How To Pay For College As An Adult
If you're an adult and you've considered going back to school to gain new qualifications and increase your employability and earning power, you're not alone. Around 40% of college students are adult learners over the age of 25. Returning to college, whether you dropped out years ago or never went to college in the first place, has multiple benefits, but it can still be a difficult process. Dealing with the anxieties of going back to school while juggling course work with your other responsibilities is hard enough without having to factor in the additional costs of pursuing higher education. There are ways to find help with the cost, though, and going back to school at 30, 40, or even beyond doesn't have to be an unbearable financial burden.
One of the advantages of going back to school is that you probably already know what you want to learn, which makes the how and where much easier to figure out. Examine your learning goals to decide on the best way to tackle your adult education. Do you need to earn a second degree, or will undergoing a training course for a few weeks suffice? Will you opt for a private university, or do you have the option to study at a lower-cost state college?
Many schools go out of their way to encourage adult students. Some offer free or reduced tuition for returning students. Tuition waivers are not the only way an institute can cater to adult learners with jobs and other responsibilities; some offer accelerated programs so that you can complete your courses earlier, or will allow flexible scheduling options such as part-time, night, or weekend study.
Some states even offer free job training workshops through trade schools or community colleges. The Department of Labor also sponsors One Stop Career Centers that may be available in your area, with courses ranging from nursing to computer programming.
Completing your classes online is another way to handle the additional workload from the comforts of your own home and at your own pace. There are many affordable and credible online courses, some even being offered by top-tier and Ivy League schools.
One of the advantages of going back to school is that you probably already know what you want to learn, which makes the how and where much easier to figure out.
Put those valuable years in the workforce towards your education. Check with your chosen school if you can claim college credit on some of your work experience. You won't have to take as many classes to graduate, reducing not just tuition, but also the time it takes for you to finish and the associated living expenses. You can even start reaping the benefits of your additional education much earlier.
You can test out of classes by taking College Level Exam Program (CLEP) tests. These are exams designed to test adult students on things they may already know from work or life experience. You can take the tests at sites all around the country. If you pass a CLEP test, you will no longer have to take the equivalent course, and all for a tiny fraction of the time and cost of a semester-long class. If you pass all five general exams, you can get up to 30 credits, equivalent to a whole year of college. If you're a service member or veteran, look into the Defense Activity for Non-Traditional Education Support (DANTES) program, which may allow you to claim additional credit after taking appropriate tests.

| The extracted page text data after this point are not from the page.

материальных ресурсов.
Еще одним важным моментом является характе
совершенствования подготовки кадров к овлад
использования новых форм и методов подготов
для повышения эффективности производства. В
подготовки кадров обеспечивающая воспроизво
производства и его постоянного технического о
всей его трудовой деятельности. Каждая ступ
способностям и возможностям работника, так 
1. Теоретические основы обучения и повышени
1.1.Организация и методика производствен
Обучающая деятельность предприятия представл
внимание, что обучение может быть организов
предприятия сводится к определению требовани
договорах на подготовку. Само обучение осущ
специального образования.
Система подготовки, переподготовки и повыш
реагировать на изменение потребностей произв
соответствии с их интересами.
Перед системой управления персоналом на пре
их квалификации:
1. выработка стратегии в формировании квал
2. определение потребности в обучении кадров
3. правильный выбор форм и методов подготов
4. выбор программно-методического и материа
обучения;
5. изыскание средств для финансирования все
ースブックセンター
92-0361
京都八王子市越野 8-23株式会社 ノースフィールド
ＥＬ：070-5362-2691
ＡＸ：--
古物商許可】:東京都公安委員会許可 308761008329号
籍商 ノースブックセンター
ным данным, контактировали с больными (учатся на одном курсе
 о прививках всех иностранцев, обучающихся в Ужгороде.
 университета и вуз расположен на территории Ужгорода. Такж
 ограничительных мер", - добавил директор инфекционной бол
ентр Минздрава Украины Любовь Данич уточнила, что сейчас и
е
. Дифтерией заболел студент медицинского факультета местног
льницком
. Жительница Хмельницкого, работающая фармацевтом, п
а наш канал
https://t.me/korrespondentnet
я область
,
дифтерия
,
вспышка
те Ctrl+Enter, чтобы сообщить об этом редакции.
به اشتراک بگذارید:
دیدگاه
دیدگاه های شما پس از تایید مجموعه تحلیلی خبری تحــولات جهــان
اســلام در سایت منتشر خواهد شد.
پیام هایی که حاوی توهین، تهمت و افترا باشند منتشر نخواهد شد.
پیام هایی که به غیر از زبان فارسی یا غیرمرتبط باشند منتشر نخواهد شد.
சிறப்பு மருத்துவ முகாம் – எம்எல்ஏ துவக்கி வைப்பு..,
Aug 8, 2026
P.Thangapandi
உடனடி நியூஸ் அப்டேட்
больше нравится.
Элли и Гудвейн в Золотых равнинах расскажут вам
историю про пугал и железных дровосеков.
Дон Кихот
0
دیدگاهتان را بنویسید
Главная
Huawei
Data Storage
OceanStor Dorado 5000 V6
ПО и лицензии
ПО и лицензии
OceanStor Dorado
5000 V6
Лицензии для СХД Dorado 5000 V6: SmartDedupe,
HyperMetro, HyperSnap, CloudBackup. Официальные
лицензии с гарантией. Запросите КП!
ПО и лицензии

If you're already employed, you can take advantage of corporate training and in-house workshops and apply them towards your degree. You can check with the College Credit Recommendation Service to see if any of the formal training you have had qualifies you for comparable credit. If you are a licensed professional, such as a Certified Public Accountant or Engineer, many schools accept this instead of classes. Military service can also translate to credit. Getting credit for the life experience you have already earned can get you a huge head start on your degree, saving you time and money.
Individual colleges and universities might also have other specific processes for you to claim experiential credit, such as submitting an academic portfolio, writing a paper, or other methods. You'll have to demonstrate your understanding of the course material as well as the depth and breadth of your working knowledge and experience. Your final product will be judged by professors or other experts. Check with your school and department to see what options they offer.
As an adult student, you will benefit the most from the Lifetime Learning Credit, which has credit of up to $2000. Unlike other credit systems, like the $2500 American Opportunity Credit, you don't need to be enrolled full-time or in your first undergraduate degree program to qualify.
If you're employed, you can deduct the cost of tuition, books, and other supplies through a tuition-and-fees deduction of up to $4000 a year. Full-time students who are also parents can claim up to $50 a month in childcare. Student loans are a long-term commitment, but you can deduct interest paid on your loans up to $2500. These breaks are designed to help students like you, and it pays to use them!